Bon aller, le temps filait et il y avait au plus trente heures dans une journée. Harry connaissait une partie des choses qu'il avait à faire, et il trouverait peut-être un moyen de faire le reste, comme la tarte, en cours de route. Pas la peine de s'attarder d'avantage. Ce n'est pas comme s'il pouvait accomplir quoi que ce soit ici, coincé dans le futur.
Cinq heures plus tôt, Harry se glissait dans son dortoir, ses robes glissées au-dessus de sa tête en guise de déguisement de fortune, juste au cas où quelqu'un serait déjà debout et risquerait de le voir en même temps que le Harry allongé dans son lit. Il ne voulait pas avoir à expliquer à qui que ce soit son petit problème médical de Duplication spontanée.
Heureusement, tout le monde semblait encore endormi.

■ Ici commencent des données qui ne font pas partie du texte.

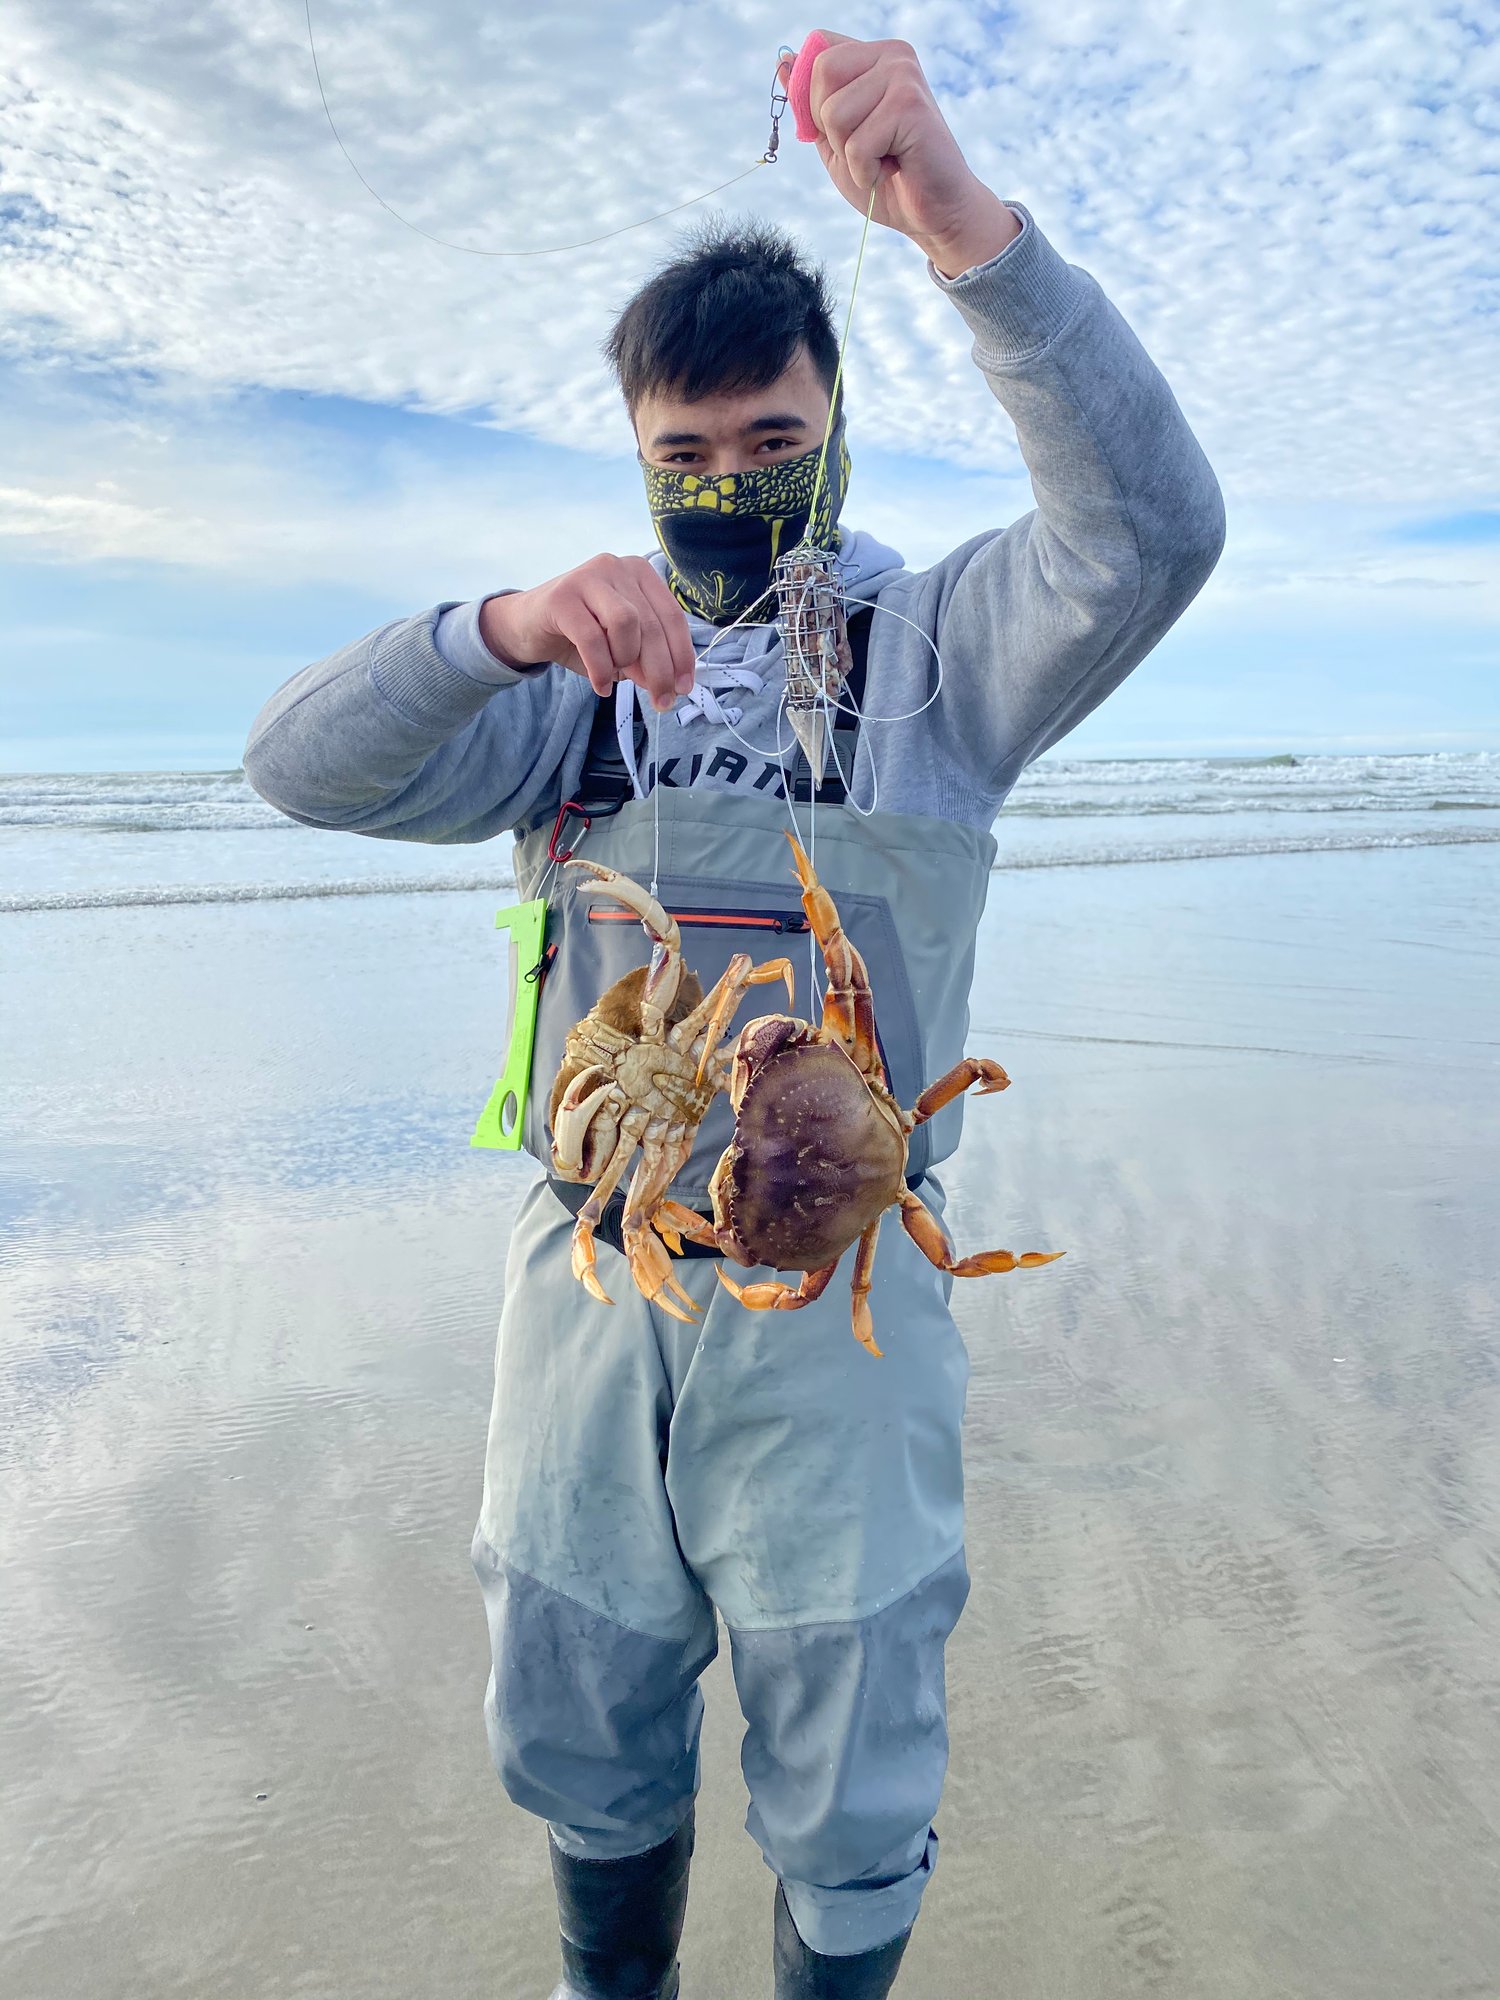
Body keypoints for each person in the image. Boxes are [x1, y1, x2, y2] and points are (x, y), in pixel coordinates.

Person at [245, 30, 1224, 2000]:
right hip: (595, 1281)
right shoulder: (568, 691)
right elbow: (299, 767)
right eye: (685, 457)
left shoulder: (945, 658)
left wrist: (965, 226)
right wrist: (492, 631)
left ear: (837, 418)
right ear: (637, 457)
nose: (729, 485)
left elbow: (1155, 533)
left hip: (842, 1296)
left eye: (771, 443)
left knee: (851, 1732)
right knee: (579, 1699)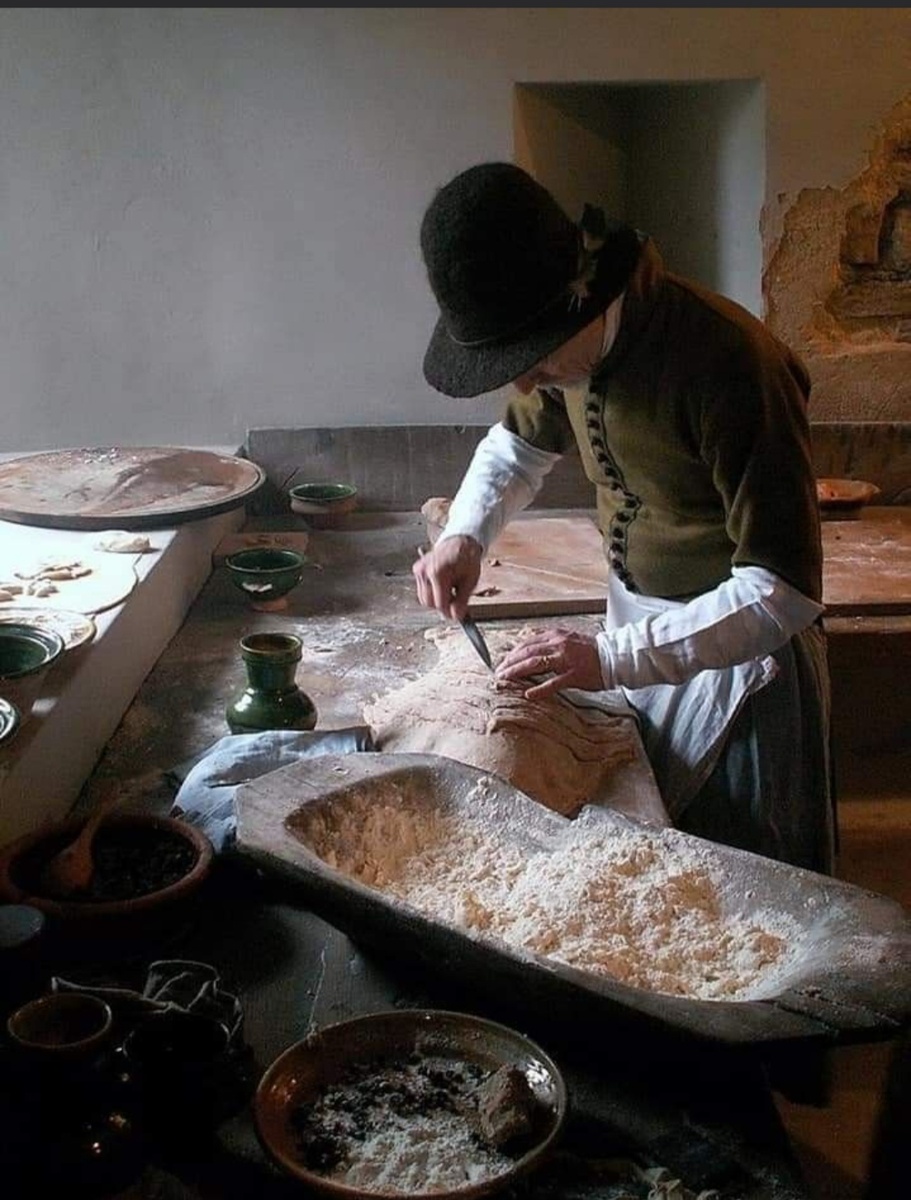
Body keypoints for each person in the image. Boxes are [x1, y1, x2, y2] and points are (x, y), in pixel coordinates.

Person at [412, 161, 835, 875]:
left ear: (579, 304)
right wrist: (464, 535)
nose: (523, 378)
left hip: (741, 665)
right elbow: (517, 447)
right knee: (657, 857)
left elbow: (782, 593)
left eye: (529, 357)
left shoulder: (734, 365)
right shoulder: (564, 350)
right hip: (637, 637)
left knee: (743, 877)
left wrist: (609, 658)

Et il semblait aussi y avoir une boîte, emballée dans du papier rouge et vert, avec un ruban doré et brillant, posée à coté de son lit. L'image parfaite et stéréotypique d'un cadeau de Noël, bien que ce ne fût pas Noël.
Harry se glissa jusqu'à elle aussi doucement qu'il le pouvait, juste au cas où quelqu'un aurait son Sourdineur au minimum.
Il y avait une enveloppe attachée à la boîte, scellée par de la cire blanche, sans sceau imprimé.
Harry ouvrit l'enveloppe avec précaution et prit la lettre qui s'y trouvait. La lettre disait :
"Ceci est la Cape d'Invisibilité d'Ignotus Peverell, transmise à travers ses descendants, les Potter. Contrairement aux sorts et aux capes de moindre force, elle a le pouvoir de vous garder caché, et pas seulement invisible. Votre père me l'a prêtée pour étude peu de temps avant sa mort, et je confesse en avoir fait grand usage durant ces dernières années.
J'ai peur qu'à l'avenir je doive me contenter d'un sortilège de Désillusion. Il est temps que la Cape soit rendue à vous, son légataire. J'avais pensé vous l'offrir comme cadeau de Noël, mais elle souhaitait revenir entre vos mains avant cela. Il semblerait qu'elle s'attende à ce que vous ayez besoin d'elle. Faites-en bon usage.
Vous pensez sans doutes à toutes sortes de farces formidables, semblables à celles que votre père a commises en son temps. Si tous ses méfaits étaient connus, toutes les femmes de Gryffondor se réuniraient pour profaner sa tombe. Je n'essaierai pas d'empêcher l'histoire de se répéter, mais soyez des PLUS attentifs dans votre dissimulation. Si Dumbledore voyait une chance de posséder l'une des Reliques de la Mort, il ne la laisserait jamais échapper à son étreinte.